# Jumping Spider Molting Chamber or Eggsac?



## Spepper (Sep 8, 2014)

Well this jumping spider I caught and assumed was a juvenile P. johnsoni has started constructing this.  At first I thought it was perhaps a molting tent, but it's kinda gotten thicker than other molting tents I've seen.  Is it maybe an adult female P. clarus instead, and constructing an eggsac?  Looking for your experienced eyes to tell me in advance because spiderlings could be problematic... the air holes are big enough the babies could/would waltz right on through. :/  She has been destroying any small bugs I toss in there with relish, which isn't exactly in line with molting.


https://www.flickr.com/photos/114543195@N07/14997166427/https://www.flickr.com/people/114543195@N07/


----------



## aaarg (Sep 8, 2014)

Nope, that's just a retreat!  Every jumping spider I've ever kept in captivity has built one, and I often find jumping spiders that have built them on leaves outdoors.    

Someday an egg sac may appear inside it, though!

Reactions: Like 1


----------



## Spepper (Sep 8, 2014)

Thanks, aaarg.   My jumpers always make them too, but they're usually so thin it looks like the jumper is floating in midair.

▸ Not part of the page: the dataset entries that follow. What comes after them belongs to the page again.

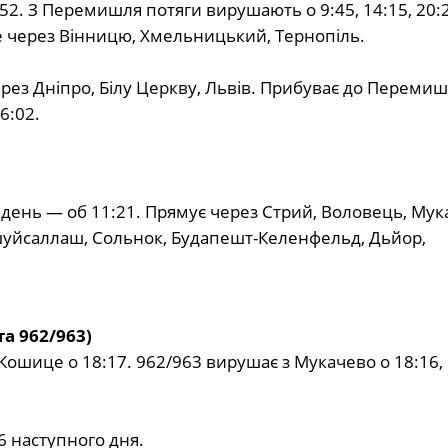
2:52. З Перемишля потяги вирушають о 9:45, 14:15, 20:2
ще через Вінницю, Хмельницький, Тернопіль.
через Дніпро, Білу Церкву, Львів. Прибуває до Перемиш
6:02.
Відень — об 11:21. Прямує через Стрий, Воловець, Мук
йсаллаш, Сольнок, Будапешт-Келенфельд, Дьйор,
а 962/963)
 Кошице о 18:17. 962/963 вирушає з Мукачево о 18:16,
6 наступного дня.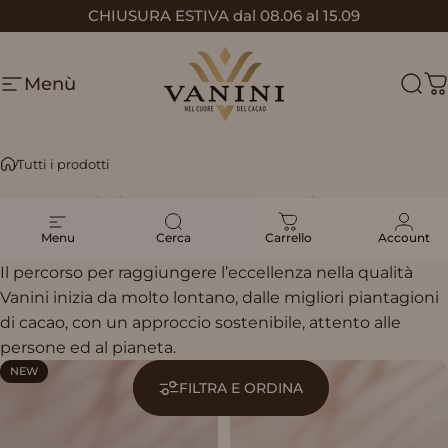
Vai direttamente ai contenuti
CHIUSURA ESTIVA dal 08.06 al 15.09
Metti in pausa presentazione
Menù
Vanini
Cerc
C
Tutti i prodotti
Tutti
i
prodotti
Menu
Cerca
Carrello
Account
Il percorso per raggiungere l’eccellenza nella qualità
Vanini inizia da molto lontano, dalle migliori piantagioni
di cacao, con un approccio sostenibile, attento alle
persone ed al pianeta.
NEW
NEW
FILTRA E ORDINA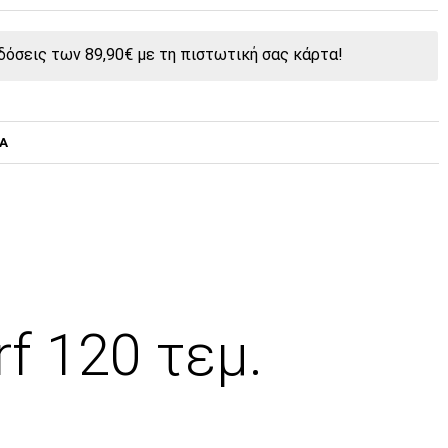
όσεις των 89,90€ με τη πιστωτική σας κάρτα!
ΤΑ
f 120 τεμ.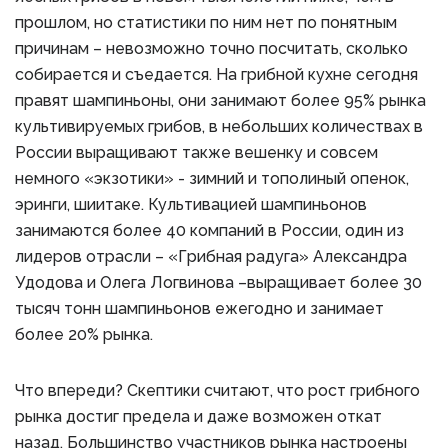
прошлом, но статистики по ним нет по понятным
причинам – невозможно точно посчитать, сколько
собирается и съедается. На грибной кухне сегодня
правят шампиньоны, они занимают более 95% рынка
культивируемых грибов, в небольших количествах в
России выращивают также вешенку и совсем
немного «экзотики» - зимний и тополиный опенок,
эринги, шиитаке. Культивацией шампиньонов
занимаются более 40 компаний в России, один из
лидеров отрасли – «Грибная радуга» Александра
Удодова и Олега Логвинова –выращивает более 30
тысяч тонн шампиньонов ежегодно и занимает
более 20% рынка.
Что впереди? Скептики считают, что рост грибного
рынка достиг предела и даже возможен откат
назад. Большинство участников рынка настроены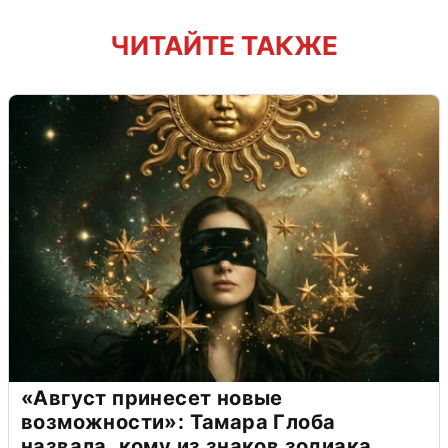
ЧИТАЙТЕ ТАКЖЕ
«Август принесет новые
возможности»: Тамара Глоба
назвала, кому из знаков зодиака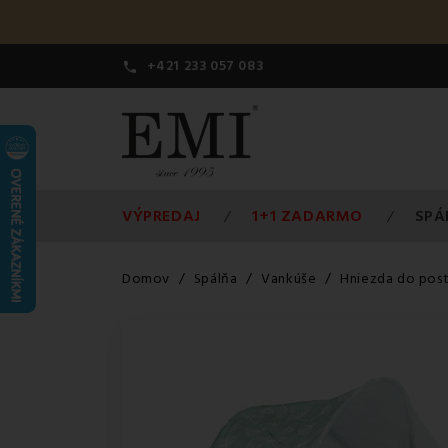
+421 233 057 083

VÝPREDAJ
1+1 ZADARMO
SPÁ
Domov
Spálňa
Vankúše
Hniezda do post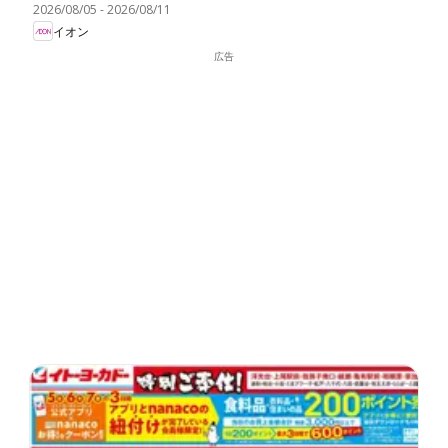
2026/08/05
-
2026/08/11
イオン
広告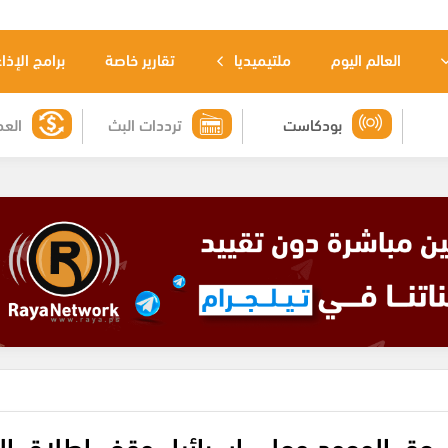
العالم اليوم
ملتيميديا
تقارير خاصة
برامج الإذا
بودكاست
ترددات البث
العم
ن حق الوجود وعلى إسرائيل وقف إطلاق الن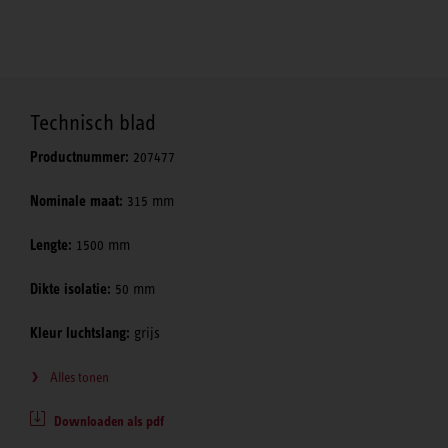
Technisch blad
Productnummer:
207477
Nominale maat:
315 mm
Lengte:
1500 mm
Dikte isolatie:
50 mm
Kleur luchtslang:
grijs
Alles tonen
Downloaden als pdf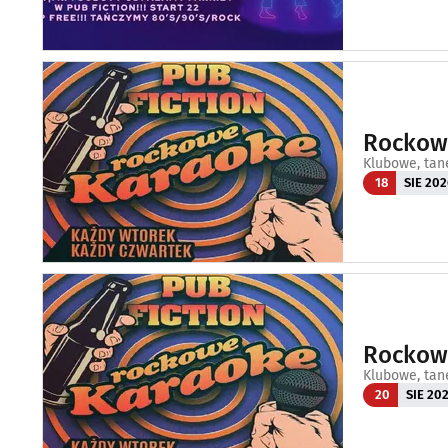
Rockowe
Klubowe, tan
18
SIE 202
Rockowe
Klubowe, tan
20
SIE 20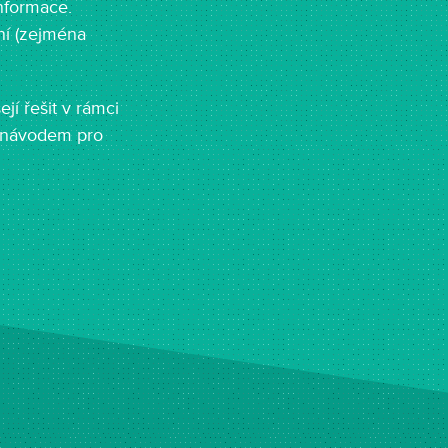
nformace.
ní (zejména
jí řešit v rámci
m návodem pro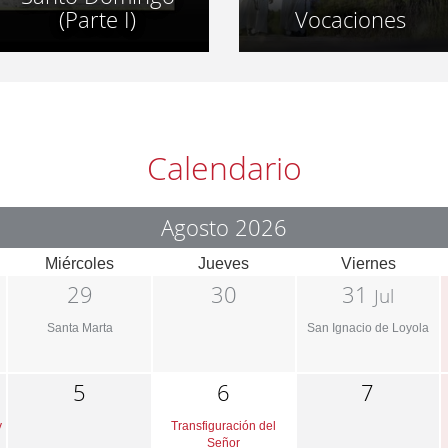
(Parte I)
Vocaciones
Calendario
Agosto 2026
Miércoles
Jueves
Viernes
29
30
31
Jul
Santa Marta
San Ignacio de Loyola
5
6
7
y
Transfiguración del
Señor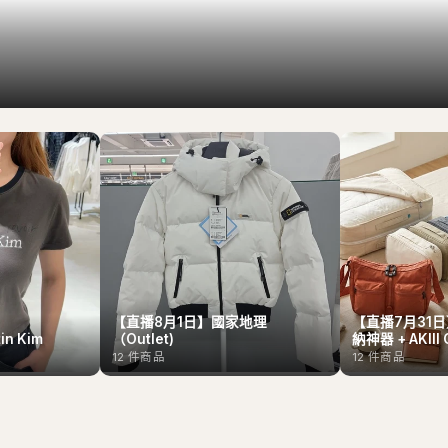
【直播8月1日】國家地理
【直播7月31日】
n Kim
（Outlet)
納神器 + AKIII 
12
件商品
12
件商品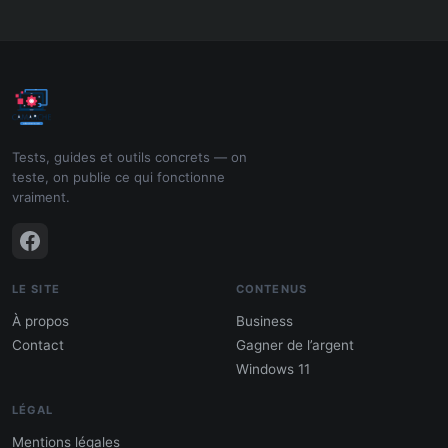
Tests, guides et outils concrets — on
teste, on publie ce qui fonctionne
vraiment.
LE SITE
CONTENUS
À propos
Business
Contact
Gagner de l’argent
Windows 11
LÉGAL
Mentions légales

LOL  Maybe this one just likes a sturdier home, haha.


----------



## Smokehound714 (Sep 9, 2014)

they will contually add new layers of silk and fix their retreat every day, it will eventually get really thick.

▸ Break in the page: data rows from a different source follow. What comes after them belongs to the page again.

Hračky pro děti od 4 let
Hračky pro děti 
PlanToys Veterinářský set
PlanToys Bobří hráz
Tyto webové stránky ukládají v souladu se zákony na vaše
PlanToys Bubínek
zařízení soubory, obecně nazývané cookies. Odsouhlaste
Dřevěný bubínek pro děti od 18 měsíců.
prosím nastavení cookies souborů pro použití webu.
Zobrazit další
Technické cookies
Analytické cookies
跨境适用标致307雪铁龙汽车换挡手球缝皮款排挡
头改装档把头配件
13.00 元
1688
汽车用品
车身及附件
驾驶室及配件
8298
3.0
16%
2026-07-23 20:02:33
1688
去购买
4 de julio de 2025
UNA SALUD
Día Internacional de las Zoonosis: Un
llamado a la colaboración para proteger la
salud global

 brood chambers are much larger, generally a dome-shape.

Reactions: Like 1


----------



## Spepper (Sep 9, 2014)

I guess she's quite happy with the location she chose then.  Most of the other jumpers I've kept have usually built 3 or 4 thinner-webbed retreats and used them depending on how I turned the jar.


----------



## Salticstance (Sep 10, 2014)

Juveniles will continue to eat until they become plump. If food is plentiful, they will molt every three to four weeks. This one will probably molt soon.

Reactions: Like 1


----------



## Spepper (Sep 20, 2014)

Well he/she molted this evening after continually thickening their web until all I could see of them was a spider-sized blob inside.    I can't wait to see what it actually turned out to be!  (Since I'm not good with juvenile IDs)  Hopefully female...


----------



## JayDangerVL (Sep 21, 2014)

By the way, if it were an egg sac and you're worried about spiderlings escaping, you could just cover the top with nylon until you could safely relocate them to a better home.

Reactions: Like 1


----------